Any other suggestions?
The translator only makes one request, since it concatenates the PMIDs and requests a file with all the corresponding records, which is pretty much what NCBI recommends (http://eutils.ncbi.nlm.nih.gov/corehtml/query/static/efetchlit_help.html#RecordIdentifier).
Medium sized imports tends to be pretty slow in Zotero, no? Any particular reason why? This is just data, no attachments of any kind.
Saving 50 items via Zotero takes 40 seconds for me. That would be a reasonable speed for a translator that made multiple requests (in which case, again, it would also be somewhat abusive to the site), but PubMed should be faster since there's only a single request. Judging by the debug output, we could speed this up by performing the import in a single transaction—right now it's using multiple transactions, which greatly increases disk access. A single transaction would have the side effect of making the save all-or-nothing, so an error with one would result in a failure of all. I believe regular imports use a single transaction already.
It would also be pretty easy (very easy!) to make the Pubmed translator into an import translator as well, so it could just call itself to import the result XML from the website, if that would give us the mentioned performance advantage. That would also let us one tick off one more cell in Wikipedia's table comparing reference management software.

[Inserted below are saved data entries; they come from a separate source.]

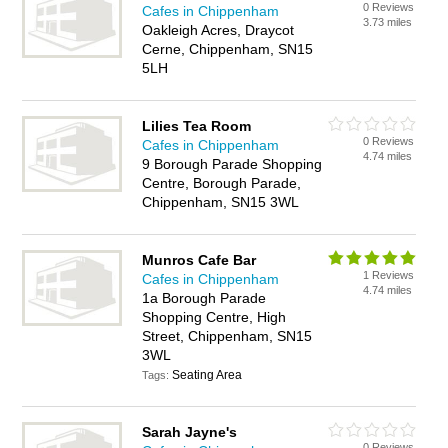
0 Reviews
Cafes in Chippenham
3.73 miles
Oakleigh Acres, Draycot
Cerne, Chippenham, SN15
5LH
Lilies Tea Room
0 Reviews
Cafes in Chippenham
4.74 miles
9 Borough Parade Shopping
Centre, Borough Parade,
Chippenham, SN15 3WL
Munros Cafe Bar
1 Reviews
Cafes in Chippenham
4.74 miles
1a Borough Parade
Shopping Centre, High
Street, Chippenham, SN15
3WL
Seating Area
Tags:
Sarah Jayne's
0 Reviews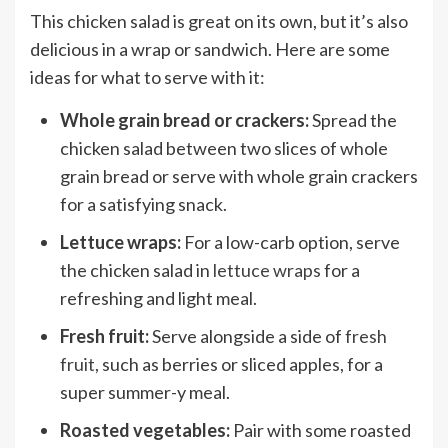
This chicken salad is great on its own, but it’s also
delicious in a wrap or sandwich. Here are some
ideas for what to serve with it:
Whole grain bread or crackers:
Spread the
chicken salad between two slices of whole
grain bread or serve with whole grain crackers
for a satisfying snack.
Lettuce wraps:
For a low-carb option, serve
the chicken salad in
lettuce wraps
for a
refreshing and light meal.
Fresh fruit:
Serve alongside a side of
fresh
fruit
, such as berries or sliced apples, for a
super summer-y meal.
Roasted vegetables:
Pair with some roasted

If we decide to change this for translator-based saving, though, it'd likely be a trivial change.
Several times a week, using the PubMed interface (not-Zotero) I select several hundred article records and download them as an xml file. This takes about 2-3 seconds. I then import the xml into my own mySQL database. Even though my translator does extra processing (converting all caps titles and authors to lower case and marking them for extra attention, stripping the beginning and ending straight brackets for titles translated from non-English and dealing with the end of sentence punctuation that may arise when there irregularities, checking for duplicates in the database, linking the comment in / comment on records, and a few other things) a 200 item import to MySQL requires less than 30 seconds.
I doubt if my own PubMed xml translator would be useful but I'm willing to share it if any of you developers think that it might be helpful.
We don't really need further posts on this until someone gets around to testing translator-based saving within a single transaction.
Discussion of a possible PubMed XML import translator can take place elsewhere.
(Simon reminded me that there's a technical reason for this—compatibility with faulty translators—but we're going to try to come up with a workaround.)
The version for 2.1 betas and standalone: https://github.com/ajlyon/zotero-bits/raw/master/NCBI PubMed.js
For 2.0.9: https://github.com/ajlyon/zotero-bits/raw/master/NCBI PubMed.js.2.0.9 (for 2.0.9, you'll need to delete the .2.0.9 suffix)
These can be saved in the translators directory of your Zotero data directory.
Please test, so we can get these into the next release of Zotero. Oh, and check off a box on Wikipedia. :)
The real performance boost will come if and when the shift to transactions happens; this is a change more for flexibility than anything else.